The noble Lord, Lord Bruce, mentioned disability. Again, this is part of the SDGs and leaving no one behind, which is a key part of what we are doing. Looking again at our disability strategy is also something that the Secretary of State, Priti Patel, has made a personal passion of. We will be putting additional resources towards that.
The noble Baroness, Lady D’Souza, and the noble Lord, Lord Alderdice, mentioned small grants. I covered this subject in the exchanges in Questions about the small charities challenge fund.
The right reverend Prelate also spoke about what churches could be doing in this area. I will be meeting him tomorrow. Again, I turn to the example of South Sudan. When I was in South Sudan, I met Archbishop Deng—a very gracious man—the Archbishop of South Sudan and Sudan. There are 100,000 churches in South Sudan. What an incredible network that we could be using for peace and reconciliation. I also met Bishop Anthony Poggo, who I am sure is well known to the right reverend Prelate.

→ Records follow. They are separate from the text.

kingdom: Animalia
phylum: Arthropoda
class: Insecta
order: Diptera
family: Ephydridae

The noble Lord, Lord McConnell, mentioned the catalytic impact of private sector investment and the £2.5 trillion gap in private financing. We need to get much more private capital in there. Governments cannot do this alone through ODA. It needs to be through trade, private investment and, increasingly, government assistance providing a catalytic role in that.

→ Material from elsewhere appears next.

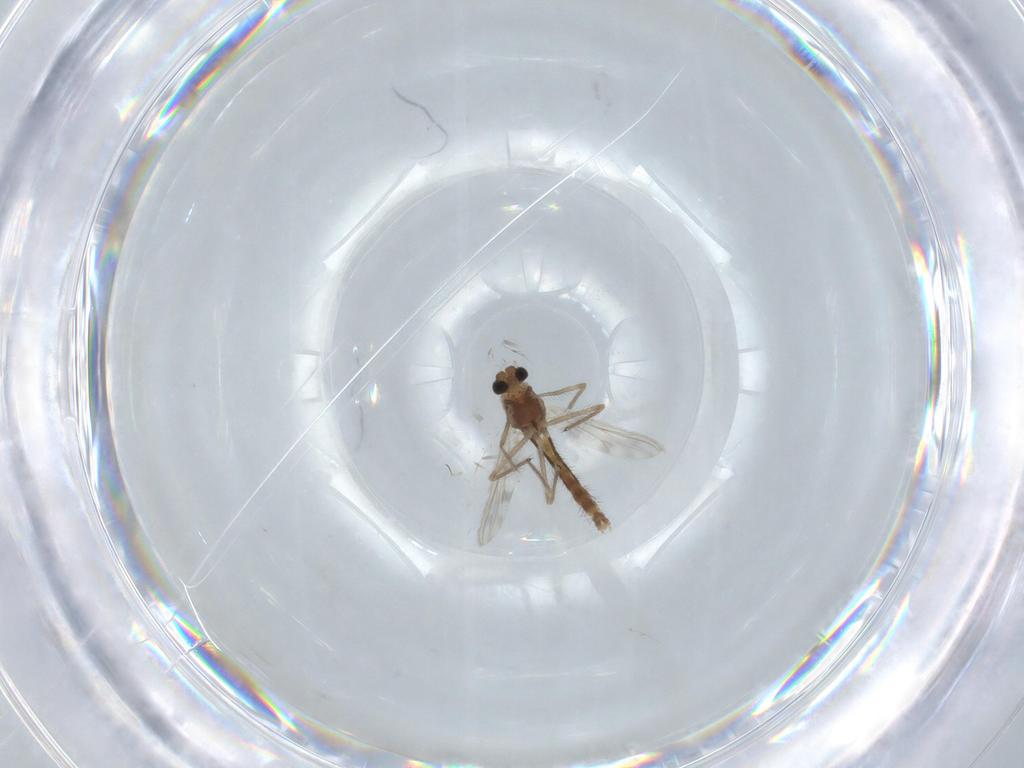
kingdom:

Without doubt, UK aid is making a significant contribution to tackling the global challenges of our time. The Government agree wholeheartedly on the importance of measuring its impact so we can fully understand and continue to improve on the very significant contribution the UK is making to the world’s poorest, to stability and prosperity here and to eliminating extreme poverty by 2030. I look forward to continuing these discussions as weeks go on.
My Lords, I thank the Minister for his response, which was, as always, sympathetic, informative and detailed, and I warmly thank all noble Lords who contributed to the debate.
It is extremely encouraging that DfID is regarded so highly within this House and well beyond it, but there are areas which would benefit from greater scrutiny, particularly, clarification of the objectives and perhaps the strategy of aid itself and aid delivery. A particularly interesting idea is whether we can look further at the potential synergistic effect of bringing together the work of various government departments, the private sector and NGOs.
There are two very small points I want to make. First, many small research-based NGOs are doing some remarkable work on modelling and charting the development process rather than its impact and notably the evidence for development. As the noble Baroness, Lady Sheehan, said, it would be wonderful if they could receive some money to further the work they are doing.
Secondly, it is nearly 60 years since there has been a general debate on the basis for international aid. I wonder whether the UK is in a very good position to be able to lead an initiative to discuss what should be the basis for aid in the coming years.